For this starving artist who harbored delusions of grandeur for years, life was not always Easy Street. A decade before the windfall he was brutally bashed by homophobes and was laid up with injuries for months. Known more for his righteousness than for his work ethic, Falcon was booted out of F.I.T. for being a bad influence. His partner, in life and in business—they ran a tchotchke store for a few years—bilked him out of $85,000 to support a nasty coke habit and vanished.
But Falcon persevered, attempting a series of short-lived enterprises, including a clothing design business and creating a cabaret act titled, “A Short Puerto Rican Guy Sings Songs of Angst.” Since no producer would touch it, the entrepreneur used some of his winnings to stage the show himself for a one-night, invitation-only extravaganza. He even blew $50,000 to self-produce his own CD.
Director Ira Rosenzweig has unearthed a creepy yet captivating character in Falcon. With an infectious, Paul Lynde-style laugh, he’s got a knack for telling witty tales. He hosts lavish parties where he gleefully hands out scratch-off lottery tickets to salivating guests, like the infamous club kid Michael Alig dispensing ecstasy tabs at Limelight.
“I’m not really gay ’cause I don’t like men,” says Falcon. “What I like are penises.”
His friend remarks that now he can buy all the penises he wants.

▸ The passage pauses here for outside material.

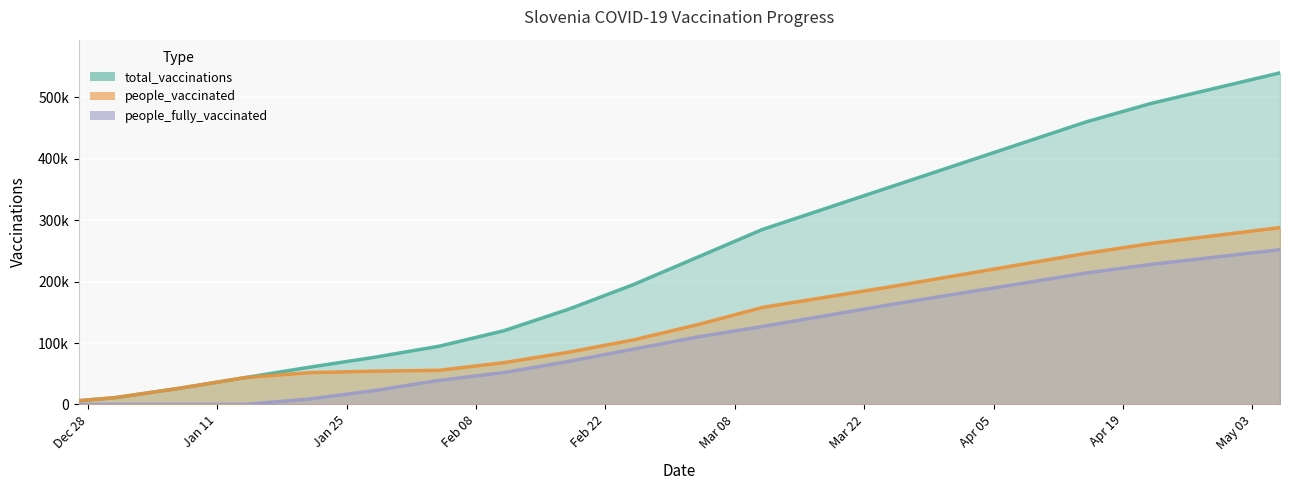

What position from the right is 2021-03-11?

9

This deceptively sophisticated film sometimes resembles a twisted episode of “Queer Eye for the Straight Guy,” except here the subject is way gay, such as when the camera pans over his shiny new and improved digs. Loved ones past and present are interviewed about Falcon’s woebegone existence before he hit it big, and how he’s changed. They mince no words, with one friend accusing Falcon of making a deal with the devil.
”Now he’s Mr. Upper Class,” snips his estranged gal pal, who played Shirley to his Laverne back in their days at F.I.T. Falcon’s feisty mother, who steals every scene she’s in, is worthy of her own documentary.
Falcon even admits, unblinkingly, to having lipo surgery and spending $175,000 on total dental reconstruction. He actually believes his new purple contact lenses look great. I wished for a scene at a tony hair salon where his long ponytail gets lopped off—or one where he gets voice lessons—but they never happened.
Falcon would do well to drop the singing altogether and divert his funds to more worthwhile ventures, like to Glenn, a truly gifted vocalist who deserves to show his stuff on a legitimate stage. Surely, the two driven men can strike some sort of mutually beneficial arrangement.